A study released by Victoria University shows that dogs have a larger carbon footprint than SUVs.
Here's an interesting study coming all the way from New Zealand where two researchers from Victoria University are saying that dogs have a larger carbon footprint in comparison to SUVs. Robert and Brenda Vale reached this conclusion by figuring out how much land is necessary in order to generate sufficient food for feeding a dog per year.
Their results are showing that the average mid-size dog eats 3.17 ounces of meat and 5.5 ounces of grain in a 10.5-ounce serving of dry food, while to generate this it takes approximately 2.07 acres of land. They compared these results with a Toyota Land Cruiser with a V8 4.6-liter engine that does about 6,200 miles / year (10,000 km) that would use about 55.1 gigajoules of energy every year, a number which represents approximately 1.1 acres of land annually so 50 percent less than the dog's carbon footprint.
They used the same formula for calculating a cat's carbon footprint and reached the conclusion that it is just about the same as one VW Golf.

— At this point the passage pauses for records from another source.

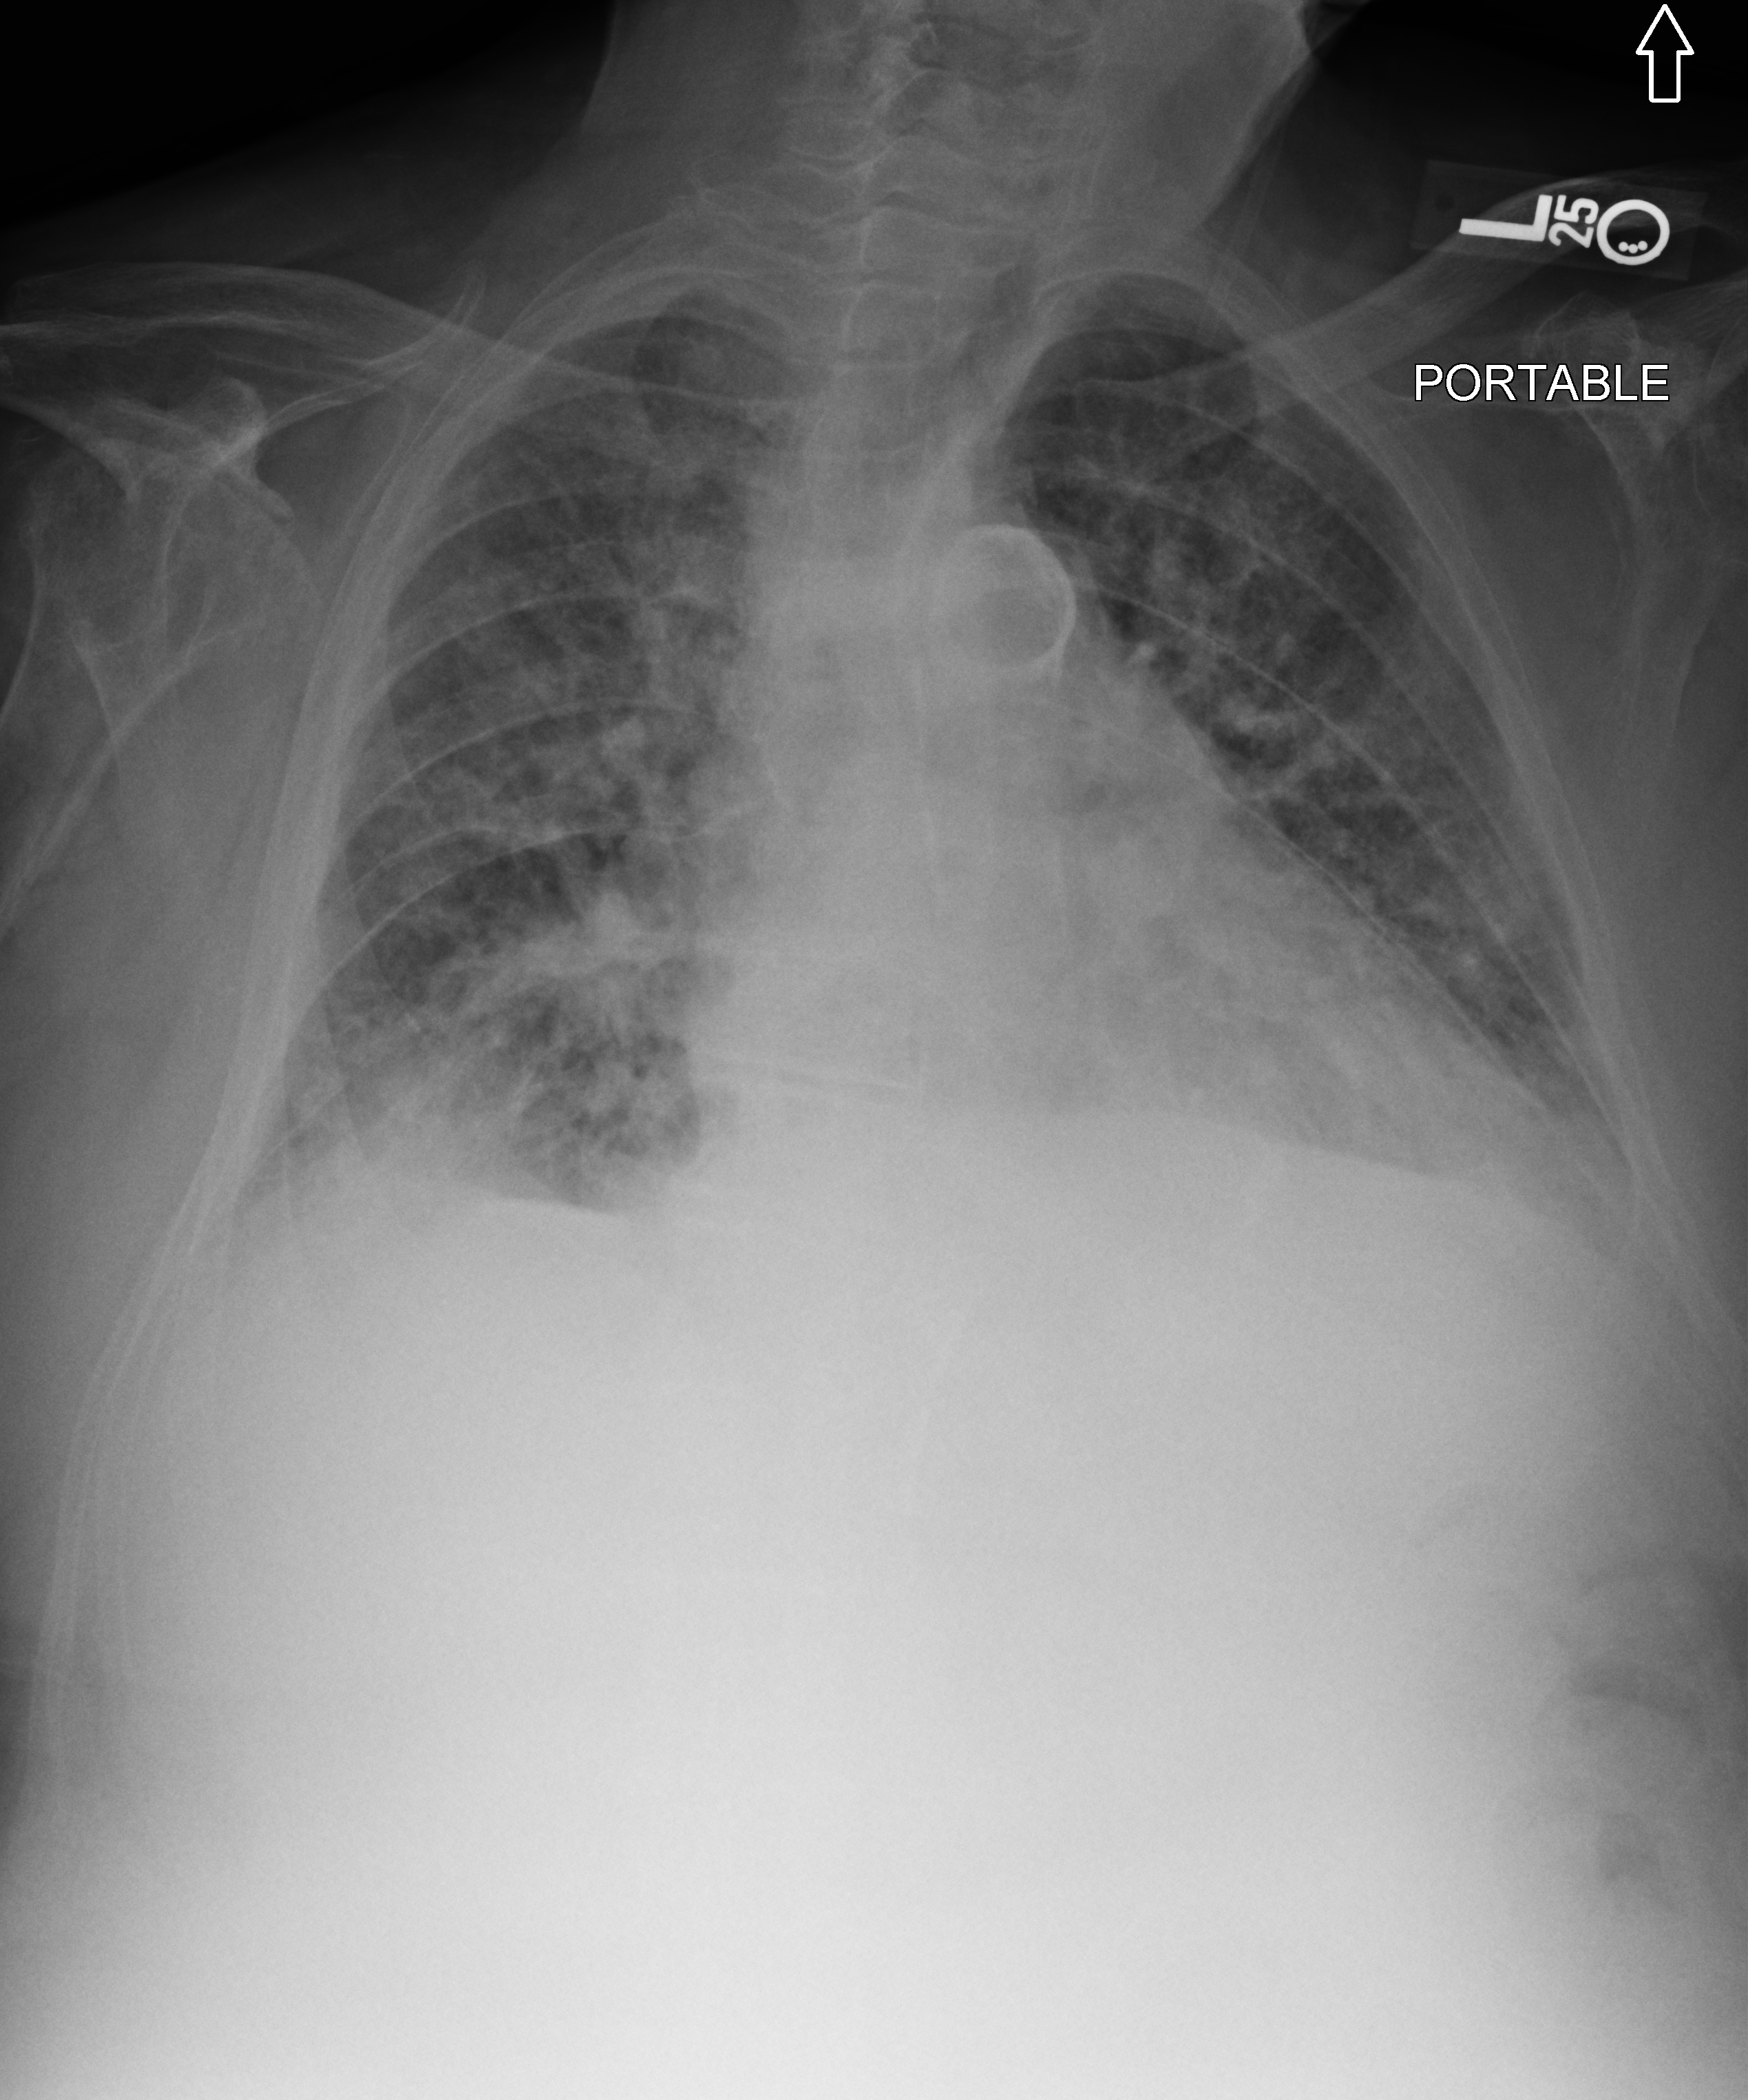
Portable chest radiograph; anteroposterior (AP) projection. Male patient hospitalised with COVID-19, age 75–90 years.
Hospital-stay facts (about this admission, not read from this image; timing relative to this image not recorded):
- admitted to intensive care during this hospital stay: no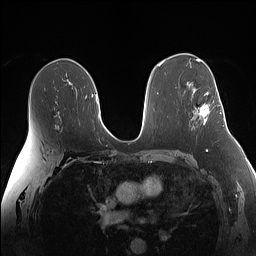
Breast MRI (dynamic contrast-enhanced), one axial slice; position 90 of 160 along the scan axis; dynamic contrast-enhanced series, time point 2 of 7 at this slice position (early post-contrast); 1.5 T; TE 1.4 ms, TR 5 ms; 1.1 mm slice thickness; 256 × 256 image matrix, field of view 340 × 340 mm. Female patient.
Annotated regions visible in this slice (semi-automatically segmented with operator editing):
- enhancing-tissue mask used for the functional tumour volume (all voxels passing the contrast-enhancement thresholds inside the analysis volume; usually the tumour): bounding box (x1, y1, x2, y2) in pixels: (199, 92, 210, 125)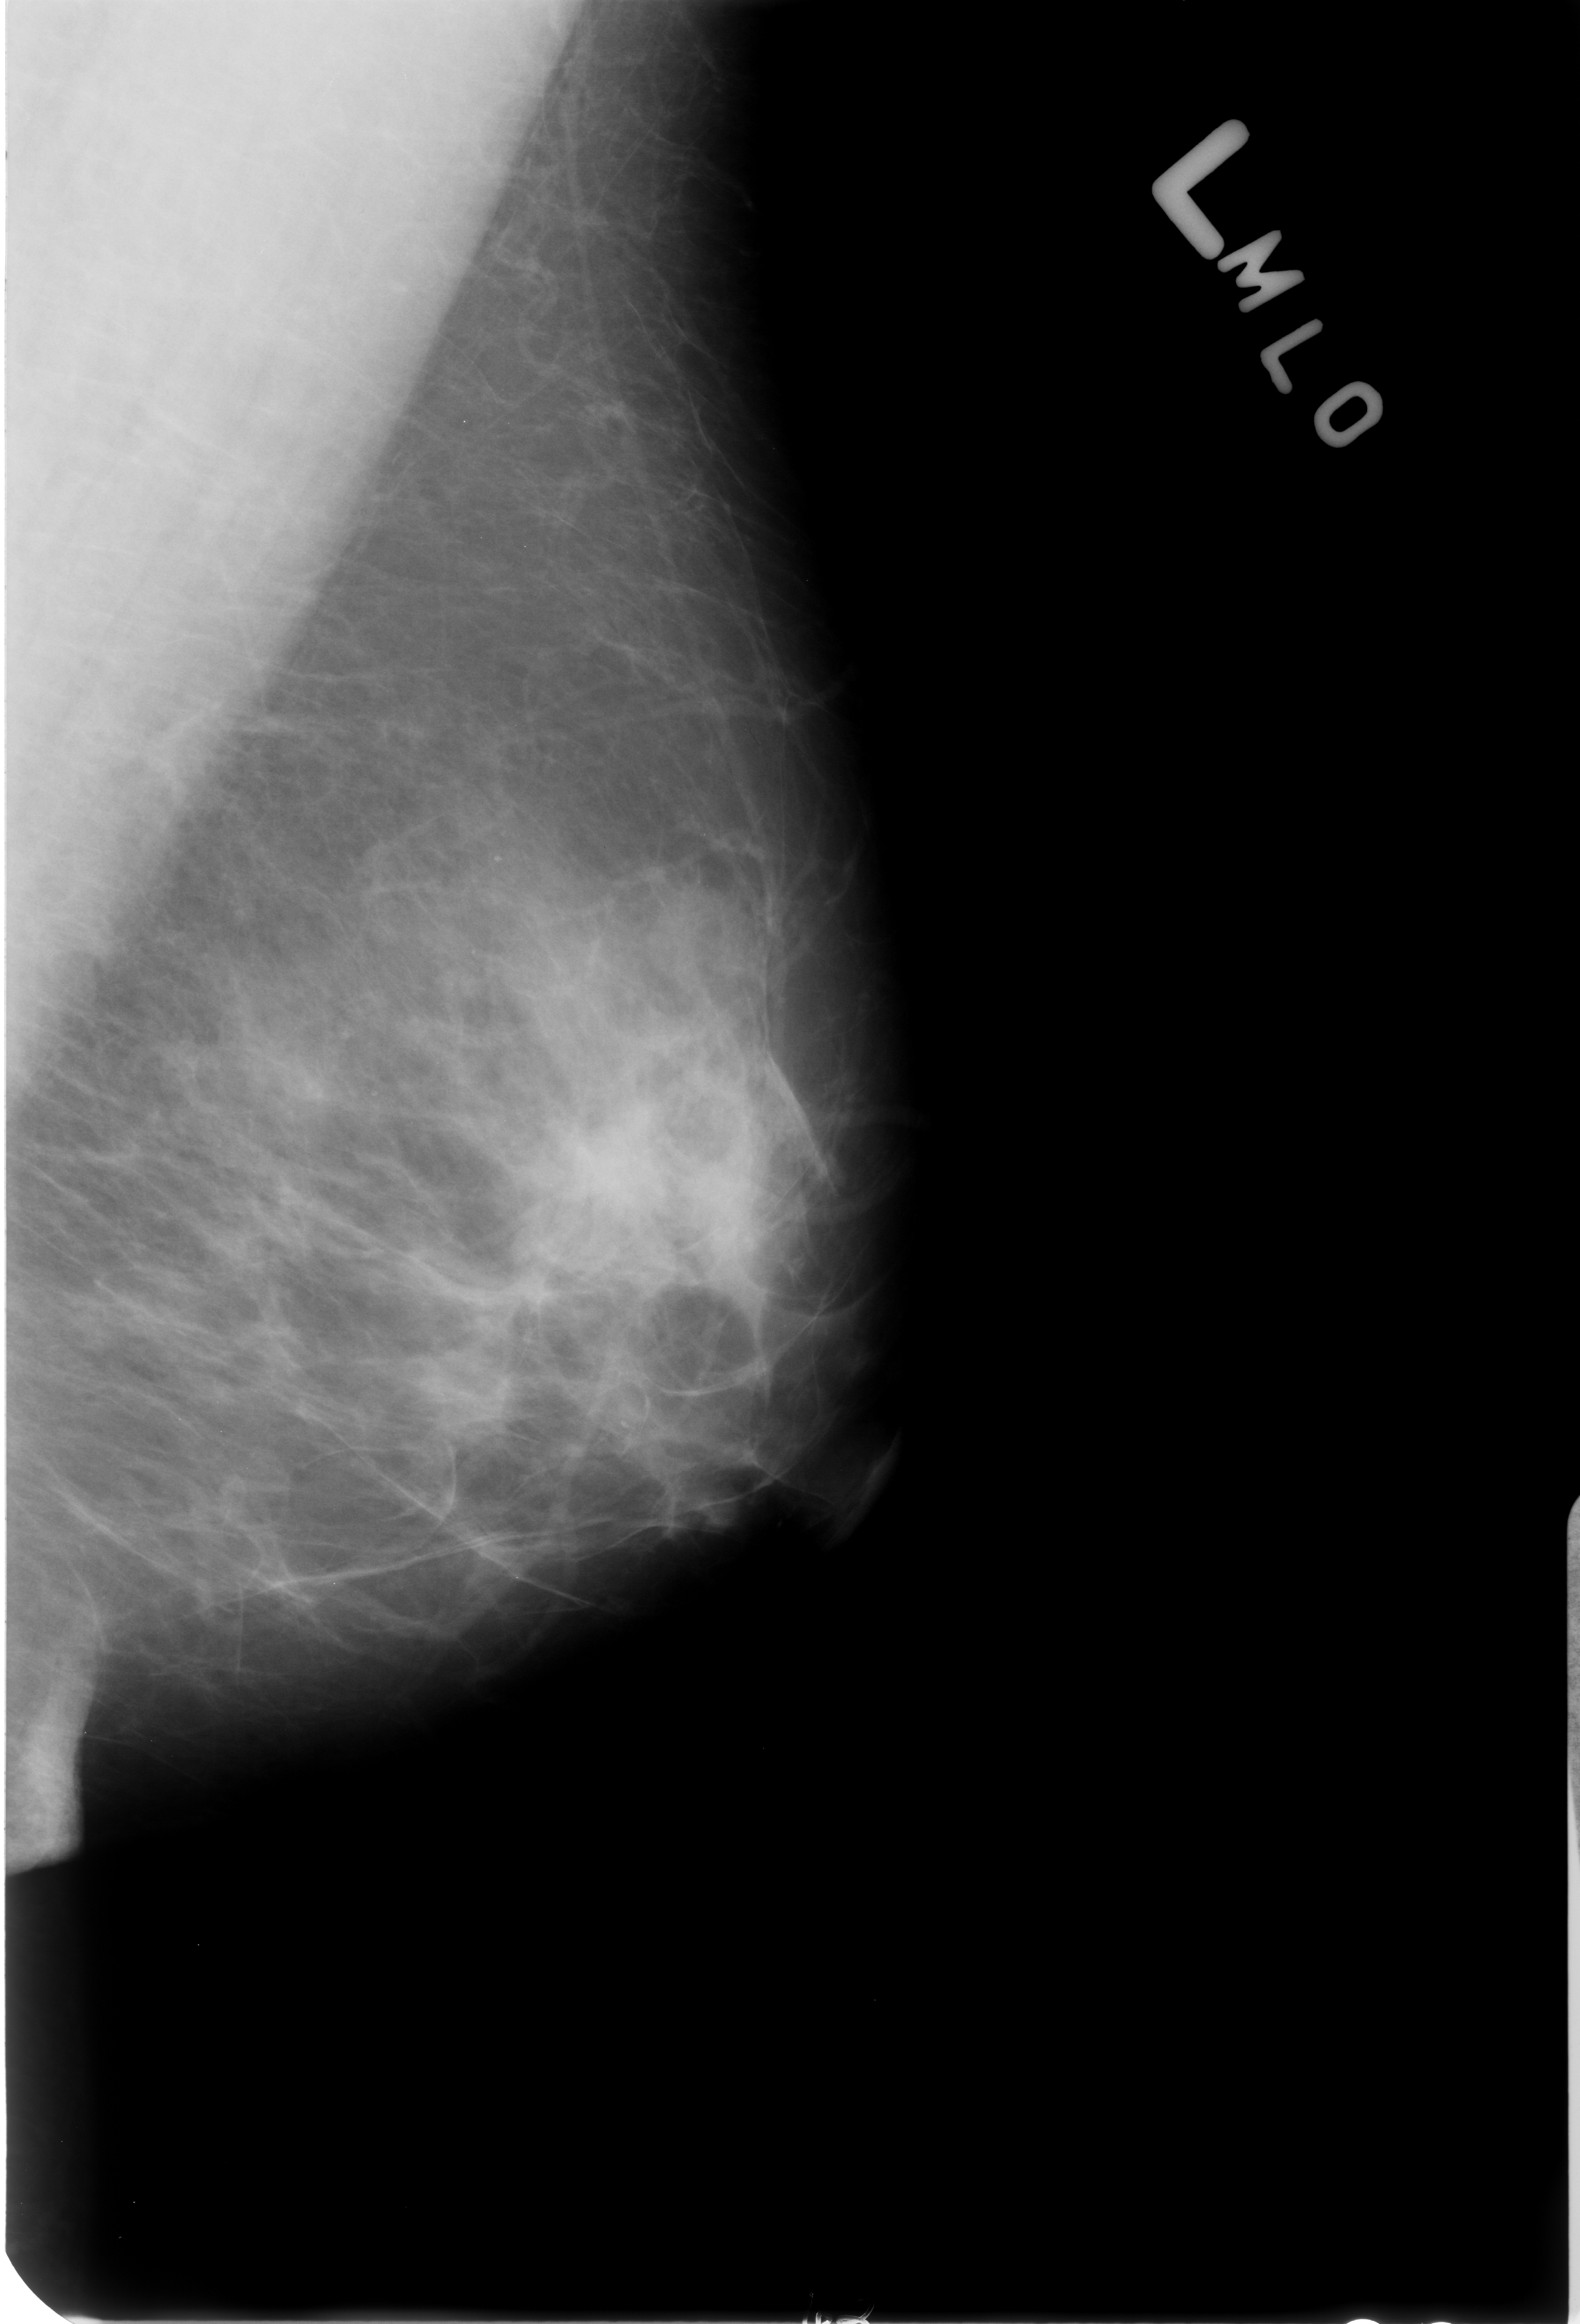
Digitized screen-film mammogram; left breast; MLO view; breast composition: heterogeneously dense (BI-RADS density category 3 of 4).
Radiologist-marked abnormalities on this image: calcifications, morphology punctate, distribution segmental; BI-RADS assessment category 2; subtlety rating 3 on a 1 (subtle) to 5 (obvious) scale; benign; no additional work-up was recommended (benign without callback).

Other comparisons show a similar impact between a hamster and a flat screen TV, while the impact of a goldfish is just about the same as a cell phone's footprint.
Robert and Brenda Vale have also released a book about their findings, and it's called "Time to Eat the Dog?" Another title could have very well been: "Save the world: Replace dog with SUV".
Regarding the comparison between the dog and the Toyota Land Cruiser, the researchers did not take into account the cost of producing and maintaining the SUV so the analysis is not entirely relevant.